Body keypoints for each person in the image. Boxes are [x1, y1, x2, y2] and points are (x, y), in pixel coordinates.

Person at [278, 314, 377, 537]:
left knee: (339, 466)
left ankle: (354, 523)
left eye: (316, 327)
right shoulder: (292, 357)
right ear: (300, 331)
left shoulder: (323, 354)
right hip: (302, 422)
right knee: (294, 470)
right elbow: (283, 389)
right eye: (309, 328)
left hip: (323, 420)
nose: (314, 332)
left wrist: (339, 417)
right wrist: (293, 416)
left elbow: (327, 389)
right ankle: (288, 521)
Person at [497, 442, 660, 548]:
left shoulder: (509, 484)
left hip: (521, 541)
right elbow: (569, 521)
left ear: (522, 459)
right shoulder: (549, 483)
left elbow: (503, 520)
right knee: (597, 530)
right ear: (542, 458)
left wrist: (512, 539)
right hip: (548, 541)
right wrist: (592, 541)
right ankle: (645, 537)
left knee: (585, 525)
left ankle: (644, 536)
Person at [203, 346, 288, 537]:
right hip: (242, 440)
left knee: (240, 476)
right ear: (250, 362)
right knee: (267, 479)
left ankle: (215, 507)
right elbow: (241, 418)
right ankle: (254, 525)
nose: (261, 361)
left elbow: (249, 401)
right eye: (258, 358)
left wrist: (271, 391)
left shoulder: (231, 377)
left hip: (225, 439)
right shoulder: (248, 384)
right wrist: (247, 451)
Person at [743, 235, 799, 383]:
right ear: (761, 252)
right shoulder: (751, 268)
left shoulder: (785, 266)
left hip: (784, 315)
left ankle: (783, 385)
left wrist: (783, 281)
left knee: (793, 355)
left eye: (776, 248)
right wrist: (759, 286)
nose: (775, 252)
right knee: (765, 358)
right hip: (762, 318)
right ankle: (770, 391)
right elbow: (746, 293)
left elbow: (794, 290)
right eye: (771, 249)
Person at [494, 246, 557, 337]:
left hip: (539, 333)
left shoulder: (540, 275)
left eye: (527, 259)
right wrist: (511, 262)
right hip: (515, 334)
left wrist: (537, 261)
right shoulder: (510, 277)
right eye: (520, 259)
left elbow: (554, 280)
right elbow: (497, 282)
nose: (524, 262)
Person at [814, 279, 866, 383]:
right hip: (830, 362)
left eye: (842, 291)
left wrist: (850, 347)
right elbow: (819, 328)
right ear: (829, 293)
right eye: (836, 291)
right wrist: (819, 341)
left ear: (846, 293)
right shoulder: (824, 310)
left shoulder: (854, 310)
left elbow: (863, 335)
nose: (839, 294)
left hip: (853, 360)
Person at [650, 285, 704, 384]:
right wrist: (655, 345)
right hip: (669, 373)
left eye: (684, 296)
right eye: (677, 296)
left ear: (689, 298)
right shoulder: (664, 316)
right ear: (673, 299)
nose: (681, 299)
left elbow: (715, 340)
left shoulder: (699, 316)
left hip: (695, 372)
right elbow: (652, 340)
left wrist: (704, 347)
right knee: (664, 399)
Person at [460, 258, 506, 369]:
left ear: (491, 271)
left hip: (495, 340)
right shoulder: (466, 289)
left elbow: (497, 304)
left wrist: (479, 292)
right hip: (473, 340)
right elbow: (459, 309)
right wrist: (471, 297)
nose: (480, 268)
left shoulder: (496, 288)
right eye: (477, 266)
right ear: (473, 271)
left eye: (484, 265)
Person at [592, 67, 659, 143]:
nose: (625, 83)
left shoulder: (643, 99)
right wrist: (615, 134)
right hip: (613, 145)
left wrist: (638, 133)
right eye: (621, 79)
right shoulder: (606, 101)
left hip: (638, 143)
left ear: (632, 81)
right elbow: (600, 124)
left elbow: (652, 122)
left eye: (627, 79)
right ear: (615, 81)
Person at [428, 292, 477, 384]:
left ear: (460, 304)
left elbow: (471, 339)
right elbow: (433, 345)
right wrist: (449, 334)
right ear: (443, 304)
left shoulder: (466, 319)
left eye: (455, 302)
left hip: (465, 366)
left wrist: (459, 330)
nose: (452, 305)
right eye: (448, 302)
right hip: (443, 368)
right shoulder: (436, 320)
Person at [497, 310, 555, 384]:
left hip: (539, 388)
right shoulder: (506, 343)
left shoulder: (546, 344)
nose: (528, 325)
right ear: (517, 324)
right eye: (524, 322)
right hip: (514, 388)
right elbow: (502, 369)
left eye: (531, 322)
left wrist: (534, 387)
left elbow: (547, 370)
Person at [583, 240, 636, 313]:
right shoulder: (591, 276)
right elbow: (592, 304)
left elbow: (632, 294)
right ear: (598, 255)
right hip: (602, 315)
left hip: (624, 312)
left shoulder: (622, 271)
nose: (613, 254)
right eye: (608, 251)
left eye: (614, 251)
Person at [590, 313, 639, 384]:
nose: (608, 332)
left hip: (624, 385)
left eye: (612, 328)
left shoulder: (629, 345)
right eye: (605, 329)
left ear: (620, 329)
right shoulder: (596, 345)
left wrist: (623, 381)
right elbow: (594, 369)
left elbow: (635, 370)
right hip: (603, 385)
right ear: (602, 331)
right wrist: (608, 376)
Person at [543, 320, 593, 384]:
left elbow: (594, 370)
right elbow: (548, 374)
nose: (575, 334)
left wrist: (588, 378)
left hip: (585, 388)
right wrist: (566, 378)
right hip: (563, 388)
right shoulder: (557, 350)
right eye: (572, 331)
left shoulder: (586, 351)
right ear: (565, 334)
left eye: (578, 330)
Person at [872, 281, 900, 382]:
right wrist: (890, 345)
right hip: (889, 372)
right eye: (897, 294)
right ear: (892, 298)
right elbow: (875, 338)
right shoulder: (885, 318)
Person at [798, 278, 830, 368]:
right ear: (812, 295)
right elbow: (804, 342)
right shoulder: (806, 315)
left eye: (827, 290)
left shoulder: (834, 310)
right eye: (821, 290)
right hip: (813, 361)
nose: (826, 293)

________________

* **How to complete this task**
Your output should be an exact copy of the lines from the top of the listing above to the line with "right wrist: (592, 541)", both ends included.

* **Answer area**
Body keypoints for each person in the image. Boxes are [x1, y1, x2, y2] and points are (x, y), in pixel coordinates.

Person at [278, 314, 377, 537]:
left knee: (339, 466)
left ankle: (354, 523)
left eye: (316, 327)
right shoulder: (292, 357)
right ear: (300, 331)
left shoulder: (323, 354)
right hip: (302, 422)
right knee: (294, 470)
right elbow: (283, 389)
right eye: (309, 328)
left hip: (323, 420)
nose: (314, 332)
left wrist: (339, 417)
right wrist: (293, 416)
left elbow: (327, 389)
right ankle: (288, 521)
Person at [497, 442, 660, 548]:
left shoulder: (509, 484)
left hip: (521, 541)
right elbow: (569, 521)
left ear: (522, 459)
right shoulder: (549, 483)
left elbow: (503, 520)
right knee: (597, 530)
right ear: (542, 458)
left wrist: (512, 539)
right hip: (548, 541)
right wrist: (592, 541)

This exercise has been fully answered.